Die sympathischen Macher von Cofficina haben in dieser Bar ihre Ideen verwirklicht und auch alles selbst zusammen gebaut. Mir gefallen besonders die selbstentwickelten „Untersetzter“ aus Holz. Ist doch mal etwas anderes. Also liebe Mailand-Besucher, die neue Generation italienischer Café-Bars startet im Corso di Porto Ticinese.

Cofficina, Corso di Porta Ticinese 58. 20123 Milano  http://www.cofficina.it

Mailand ist schön

Mailand hat viele Cafés und wie eingangs schon erwähnt, sind dort die Espressohaltigen Heißgetränke auch vollkommen ok.

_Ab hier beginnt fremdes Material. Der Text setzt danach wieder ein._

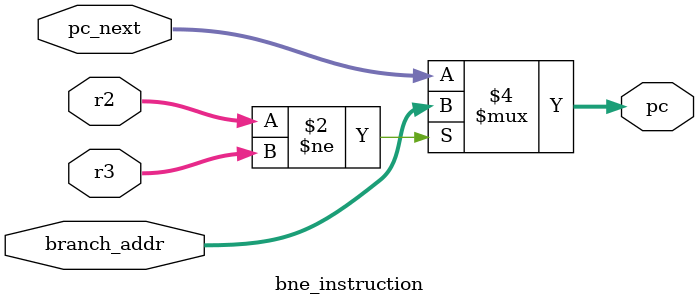
<source format=v>


module bne_instruction (
input [18:0] r2,
input [18:0] r3,
input [18:0] branch_addr,
input [18:0] pc_next,
output reg [18:0] pc
);

always @(*) begin
    if (r2!=r3)     //r2 is not eqaul to r3....
       pc = branch_addr;
    else
       pc = pc_next;
end
    
endmodule  // let's go to testbench....
</source>
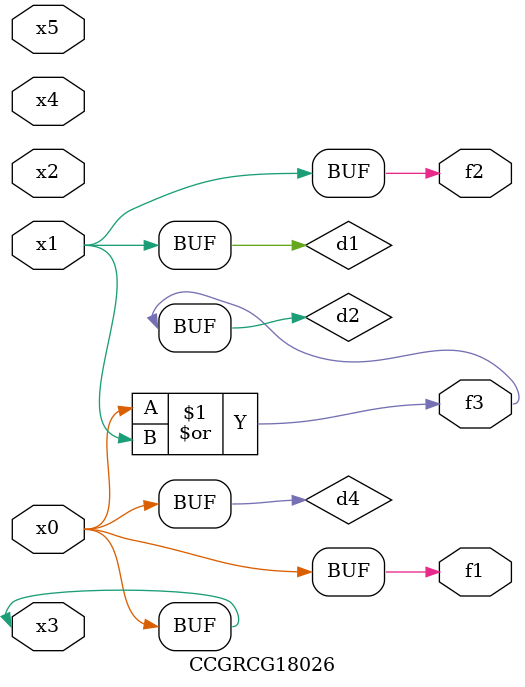
<source format=v>
module CCGRCG18026(
	input x0, x1, x2, x3, x4, x5,
	output f1, f2, f3
);

	wire d1, d2, d3, d4;

	and (d1, x1);
	or (d2, x0, x1);
	nand (d3, x0, x5);
	buf (d4, x0, x3);
	assign f1 = d4;
	assign f2 = d1;
	assign f3 = d2;
endmodule

</source>
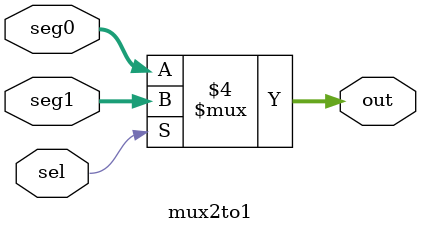
<source format=sv>
module mux2to1(
  input sel,
  input [6:0] seg0,
  input [6:0] seg1,
  output reg [6:0] out
);

always @* begin
  if (sel == 1'b0) begin
    out = seg0;
  end
  else begin
    out = seg1;
  end
end

endmodule


</source>
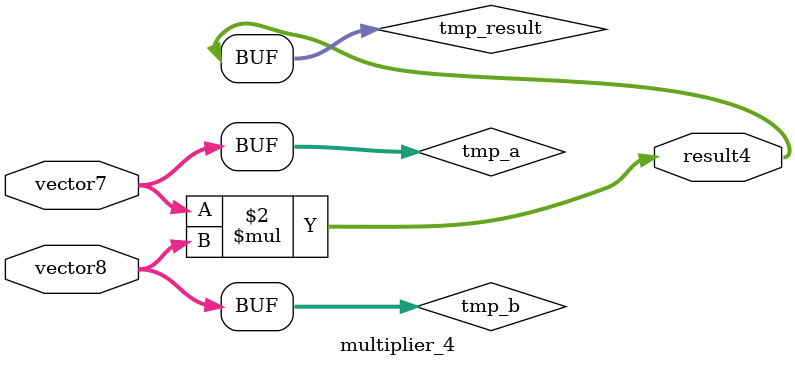
<source format=v>
`timescale 1ns / 1ps


module multiplier_4(
 input [7:0] vector7,
  input [7:0] vector8,
  output [15:0] result4
);
reg [7:0] tmp_a;
reg [7:0] tmp_b;
reg [15:0] tmp_result;

always @ (vector7 or vector8) begin
  tmp_a = vector7;
  tmp_b = vector8;
  tmp_result = tmp_a * tmp_b;
end

assign result4 = tmp_result;
endmodule
</source>
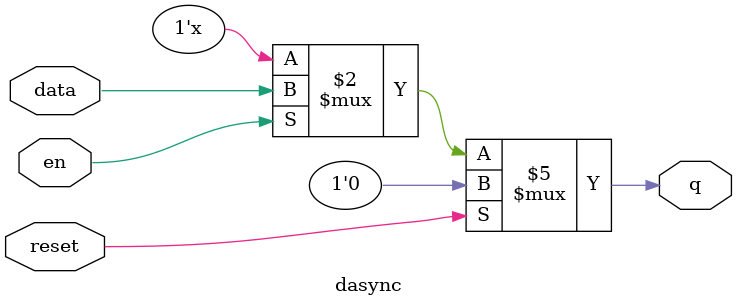
<source format=v>
module dasync (data, en,  reset,  q);
  input data, en, reset ;
  output q;
  reg q;
  always @ ( en or reset or data)
    if (reset)
      begin
        q <= 1'b0;
      end
  else if(en) 
    begin
      q <= data;
      end
endmodule 

</source>
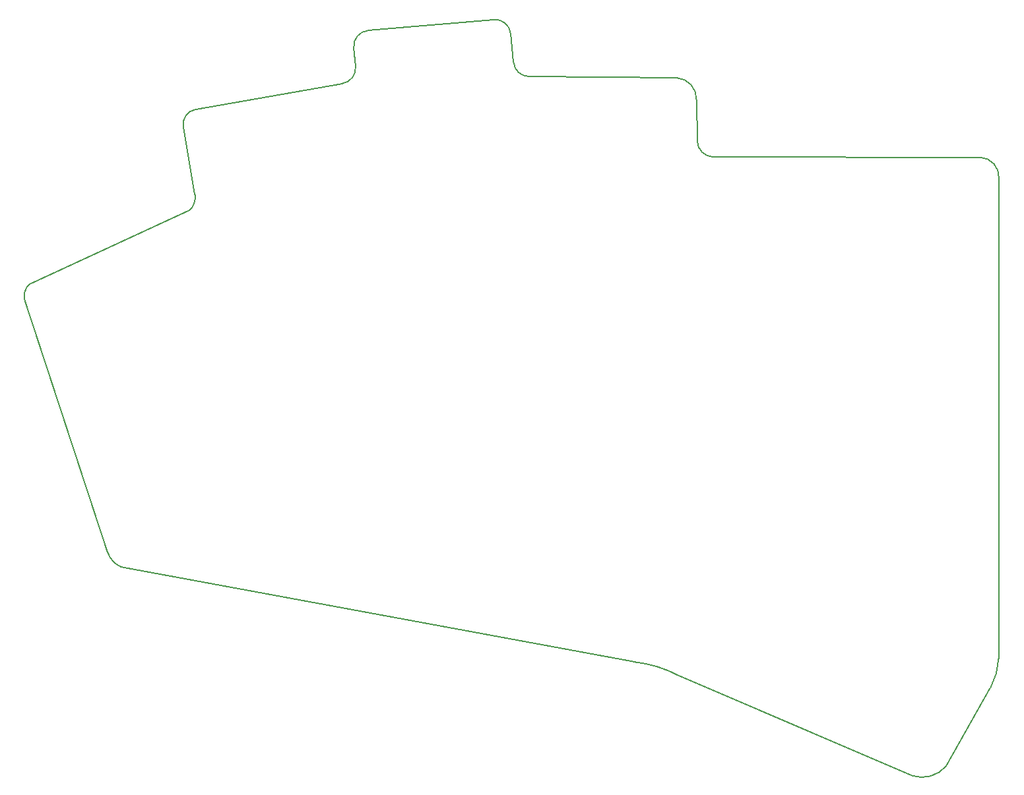
<source format=gm1>
%TF.GenerationSoftware,KiCad,Pcbnew,(6.0.4)*%
%TF.CreationDate,2022-05-14T00:31:57+02:00*%
%TF.ProjectId,battoota,62617474-6f6f-4746-912e-6b696361645f,v1.0.0*%
%TF.SameCoordinates,Original*%
%TF.FileFunction,Profile,NP*%
%FSLAX46Y46*%
G04 Gerber Fmt 4.6, Leading zero omitted, Abs format (unit mm)*
G04 Created by KiCad (PCBNEW (6.0.4)) date 2022-05-14 00:31:57*
%MOMM*%
%LPD*%
G01*
G04 APERTURE LIST*
%TA.AperFunction,Profile*%
%ADD10C,0.150000*%
%TD*%
G04 APERTURE END LIST*
D10*
X61704455Y112776773D02*
X80549308Y116099629D01*
X123708003Y40018696D02*
G75*
G03*
X118029108Y41786742I-7409359J-13794355D01*
G01*
X158002032Y28418788D02*
X163680206Y38476609D01*
X61704455Y112776773D02*
G75*
G03*
X60082137Y110459861I347281J-1969604D01*
G01*
X125945311Y114030102D02*
G75*
G03*
X123405311Y116824102I-2715324J83069D01*
G01*
X82194401Y118243556D02*
X81977357Y120724385D01*
X80549308Y116099629D02*
G75*
G03*
X82194402Y118243556I-347245J1969577D01*
G01*
X164719636Y42263105D02*
X164753669Y103908943D01*
X102100491Y122484931D02*
G75*
G03*
X99933789Y124303010I-1992347J-174259D01*
G01*
X153519202Y27212704D02*
G75*
G03*
X158002032Y28418788I1355057J3897500D01*
G01*
X39776757Y88145745D02*
X50412171Y55843231D01*
X164753669Y103908943D02*
G75*
G03*
X162372397Y106613531I-2535493J168206D01*
G01*
X118029108Y41786742D02*
X52097041Y54013035D01*
X60082136Y110459861D02*
X61591800Y101858717D01*
X104470899Y116989470D02*
X123405311Y116824102D01*
X153519202Y27212704D02*
X123708003Y40018696D01*
X83795435Y122891086D02*
G75*
G03*
X81977357Y120724386I174284J-1992367D01*
G01*
X83795435Y122891086D02*
X99933789Y124303009D01*
X162372397Y106613531D02*
X128078513Y106660574D01*
X126049564Y108687498D02*
X125945311Y114030102D01*
X102100490Y122484931D02*
X102478509Y118815160D01*
X50412171Y55843231D02*
G75*
G03*
X52097041Y54013035I2843704J927261D01*
G01*
X126049564Y108687498D02*
G75*
G03*
X128078513Y106660574I2083304J56435D01*
G01*
X40419583Y90363700D02*
X60852399Y99765897D01*
X60852399Y99765897D02*
G75*
G03*
X61591800Y101858717I-1517345J1713110D01*
G01*
X102478508Y118815160D02*
G75*
G03*
X104470899Y116989470I1992466J174393D01*
G01*
X40419583Y90363700D02*
G75*
G03*
X39776757Y88145745I1273724J-1571293D01*
G01*
X163680206Y38476609D02*
G75*
G03*
X164719636Y42263105I-7806248J4178806D01*
G01*
M02*

</source>
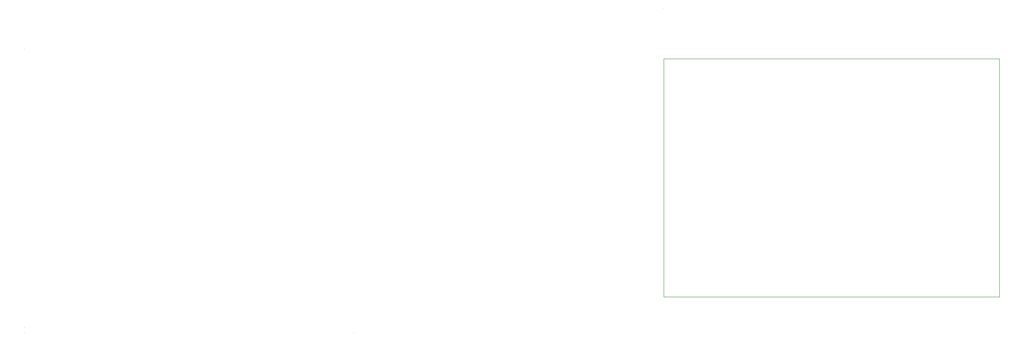
<source format=gko>
G04*
G04 #@! TF.GenerationSoftware,Altium Limited,Altium Designer,18.0.12 (696)*
G04*
G04 Layer_Color=16711935*
%FSLAX25Y25*%
%MOIN*%
G70*
G01*
G75*
%ADD123C,0.00100*%
D123*
X982900Y159250D02*
G03*
X982950Y159300I0J50D01*
G01*
X982900Y159250D02*
G03*
X982950Y159300I0J50D01*
G01*
X720000Y385450D02*
G03*
X719950Y385400I0J-50D01*
G01*
X720000Y385450D02*
G03*
X719950Y385400I0J-50D01*
G01*
X218950Y131000D02*
G03*
X219000Y130950I50J0D01*
G01*
X218950Y135000D02*
G03*
X219000Y134950I50J0D01*
G01*
Y353550D02*
G03*
X218950Y353500I0J-50D01*
G01*
X219000Y353550D02*
G03*
X218950Y353500I0J-50D01*
G01*
X477000Y130950D02*
G03*
X477050Y131000I0J50D01*
G01*
X477000Y130950D02*
G03*
X477050Y131000I0J50D01*
G01*
Y353500D02*
G03*
X477000Y353550I-50J0D01*
G01*
X477050Y353500D02*
G03*
X477000Y353550I-50J0D01*
G01*
X719900Y159200D02*
X982800Y159200D01*
X719850Y346000D02*
X719850Y159200D01*
X982950Y346000D02*
X982950Y159300D01*
X719900Y346000D02*
X982800Y346000D01*
X719900Y345950D02*
X982800Y345950D01*
X982900Y346000D02*
X982900Y159300D01*
M02*

</source>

Jedoch ist noch viel Luft nach oben. Das Interior ist meist eine Katastrophe. Äh, wo kommen nochmal die ganzen tollen Design-Firmen her? Ah, Italien. Davon ist in der Mehrzahl der Cafés nun wirklich gar nix zu sehen. Um so schöner wirken da die wenigen Ausnahmen, wie die oben genannten. Und schließlich gibt es ja noch eine ganze Menge anderer Bars. Wie auch immer, ich mag Mailand auch so.